» **YOUR TASK**:
Pull every line from the records that has the word "MediCo" in it.

*** TASK INPUTS ***

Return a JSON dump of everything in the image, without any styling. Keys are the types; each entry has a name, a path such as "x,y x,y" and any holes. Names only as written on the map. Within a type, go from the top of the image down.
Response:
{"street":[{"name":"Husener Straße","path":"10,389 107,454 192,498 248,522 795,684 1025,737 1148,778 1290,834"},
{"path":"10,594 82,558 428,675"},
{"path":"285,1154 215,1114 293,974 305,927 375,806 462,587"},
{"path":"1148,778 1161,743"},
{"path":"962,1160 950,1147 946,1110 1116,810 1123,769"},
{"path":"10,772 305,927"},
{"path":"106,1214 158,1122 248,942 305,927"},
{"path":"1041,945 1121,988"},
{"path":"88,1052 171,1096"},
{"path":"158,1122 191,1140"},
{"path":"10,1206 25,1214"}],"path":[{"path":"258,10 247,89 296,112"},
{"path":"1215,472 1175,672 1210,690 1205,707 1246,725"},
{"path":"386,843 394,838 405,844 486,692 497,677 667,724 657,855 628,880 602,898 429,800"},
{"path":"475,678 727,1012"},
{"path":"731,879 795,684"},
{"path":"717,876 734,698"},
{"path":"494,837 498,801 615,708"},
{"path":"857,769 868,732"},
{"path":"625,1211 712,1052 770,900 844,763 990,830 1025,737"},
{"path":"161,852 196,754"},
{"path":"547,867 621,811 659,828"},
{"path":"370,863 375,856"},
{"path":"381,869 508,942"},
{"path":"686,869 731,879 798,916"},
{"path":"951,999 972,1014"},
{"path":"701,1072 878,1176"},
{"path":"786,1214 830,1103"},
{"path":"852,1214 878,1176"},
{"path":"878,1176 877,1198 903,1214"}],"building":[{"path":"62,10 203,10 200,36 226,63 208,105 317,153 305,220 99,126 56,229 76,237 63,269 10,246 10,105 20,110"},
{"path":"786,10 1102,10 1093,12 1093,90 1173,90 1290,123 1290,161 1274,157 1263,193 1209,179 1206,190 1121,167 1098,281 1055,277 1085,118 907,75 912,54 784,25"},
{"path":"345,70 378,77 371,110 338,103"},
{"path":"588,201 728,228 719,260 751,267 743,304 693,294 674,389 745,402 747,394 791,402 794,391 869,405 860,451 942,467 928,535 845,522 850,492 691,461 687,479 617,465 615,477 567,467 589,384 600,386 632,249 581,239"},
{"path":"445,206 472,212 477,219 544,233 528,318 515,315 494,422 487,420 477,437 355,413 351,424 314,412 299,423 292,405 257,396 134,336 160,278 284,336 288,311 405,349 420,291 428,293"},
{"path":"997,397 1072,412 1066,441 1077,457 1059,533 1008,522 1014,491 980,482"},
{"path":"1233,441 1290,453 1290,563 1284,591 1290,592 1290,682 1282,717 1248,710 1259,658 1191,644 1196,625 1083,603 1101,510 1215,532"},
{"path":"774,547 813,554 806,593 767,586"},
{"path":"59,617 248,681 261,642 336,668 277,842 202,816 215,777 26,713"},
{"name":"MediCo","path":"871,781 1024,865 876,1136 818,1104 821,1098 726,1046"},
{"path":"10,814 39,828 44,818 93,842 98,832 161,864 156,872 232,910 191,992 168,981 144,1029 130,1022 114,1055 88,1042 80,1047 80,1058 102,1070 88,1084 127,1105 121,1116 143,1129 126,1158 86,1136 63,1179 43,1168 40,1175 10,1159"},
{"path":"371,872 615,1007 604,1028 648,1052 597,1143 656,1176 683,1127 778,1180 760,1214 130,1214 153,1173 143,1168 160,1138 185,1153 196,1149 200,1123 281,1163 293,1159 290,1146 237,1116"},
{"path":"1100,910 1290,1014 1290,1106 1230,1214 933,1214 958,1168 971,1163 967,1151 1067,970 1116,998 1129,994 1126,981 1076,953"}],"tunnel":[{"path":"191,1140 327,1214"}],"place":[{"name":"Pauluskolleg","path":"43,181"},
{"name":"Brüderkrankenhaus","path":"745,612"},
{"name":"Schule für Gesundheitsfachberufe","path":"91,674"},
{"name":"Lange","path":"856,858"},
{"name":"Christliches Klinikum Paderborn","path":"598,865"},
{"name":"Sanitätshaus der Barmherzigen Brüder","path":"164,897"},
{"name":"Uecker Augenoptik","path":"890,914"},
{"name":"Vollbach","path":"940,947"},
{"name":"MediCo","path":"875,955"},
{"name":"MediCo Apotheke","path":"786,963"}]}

*** End of TASK INPUTS ***
*** TASK INPUTS ***

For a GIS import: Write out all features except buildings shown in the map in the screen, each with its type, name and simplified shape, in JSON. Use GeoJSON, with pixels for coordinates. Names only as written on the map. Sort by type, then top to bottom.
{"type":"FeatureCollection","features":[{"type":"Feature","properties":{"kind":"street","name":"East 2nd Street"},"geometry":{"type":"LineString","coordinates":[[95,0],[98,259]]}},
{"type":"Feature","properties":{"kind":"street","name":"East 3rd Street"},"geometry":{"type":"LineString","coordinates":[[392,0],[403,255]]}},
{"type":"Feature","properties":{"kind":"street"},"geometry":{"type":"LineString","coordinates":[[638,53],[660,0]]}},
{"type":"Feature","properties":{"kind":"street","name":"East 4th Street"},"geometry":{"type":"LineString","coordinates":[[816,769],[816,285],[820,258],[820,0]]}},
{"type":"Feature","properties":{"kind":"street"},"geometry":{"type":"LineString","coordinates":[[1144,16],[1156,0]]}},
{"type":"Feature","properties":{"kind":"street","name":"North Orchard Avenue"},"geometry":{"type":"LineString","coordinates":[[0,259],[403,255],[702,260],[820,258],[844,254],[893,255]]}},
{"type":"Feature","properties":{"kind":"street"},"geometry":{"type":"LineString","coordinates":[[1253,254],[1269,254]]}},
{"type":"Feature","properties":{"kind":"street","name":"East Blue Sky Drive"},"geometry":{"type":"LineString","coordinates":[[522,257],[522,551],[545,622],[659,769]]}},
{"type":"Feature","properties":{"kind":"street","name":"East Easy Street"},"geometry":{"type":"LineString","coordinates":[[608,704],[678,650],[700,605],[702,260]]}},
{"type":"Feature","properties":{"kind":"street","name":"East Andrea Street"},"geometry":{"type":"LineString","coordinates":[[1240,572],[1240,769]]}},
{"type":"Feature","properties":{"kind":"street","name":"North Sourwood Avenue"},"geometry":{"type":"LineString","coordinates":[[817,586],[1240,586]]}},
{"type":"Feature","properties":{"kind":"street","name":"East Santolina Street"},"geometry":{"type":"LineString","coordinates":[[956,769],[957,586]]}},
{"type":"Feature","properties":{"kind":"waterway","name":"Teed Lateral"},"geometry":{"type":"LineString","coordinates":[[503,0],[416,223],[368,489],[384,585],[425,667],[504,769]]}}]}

*** End of TASK INPUTS ***

» **WORKED SOLUTION**:
{"name":"MediCo","path":"871,781 1024,865 876,1136 818,1104 821,1098 726,1046"},
{"name":"MediCo","path":"875,955"},
{"name":"MediCo Apotheke","path":"786,963"}]}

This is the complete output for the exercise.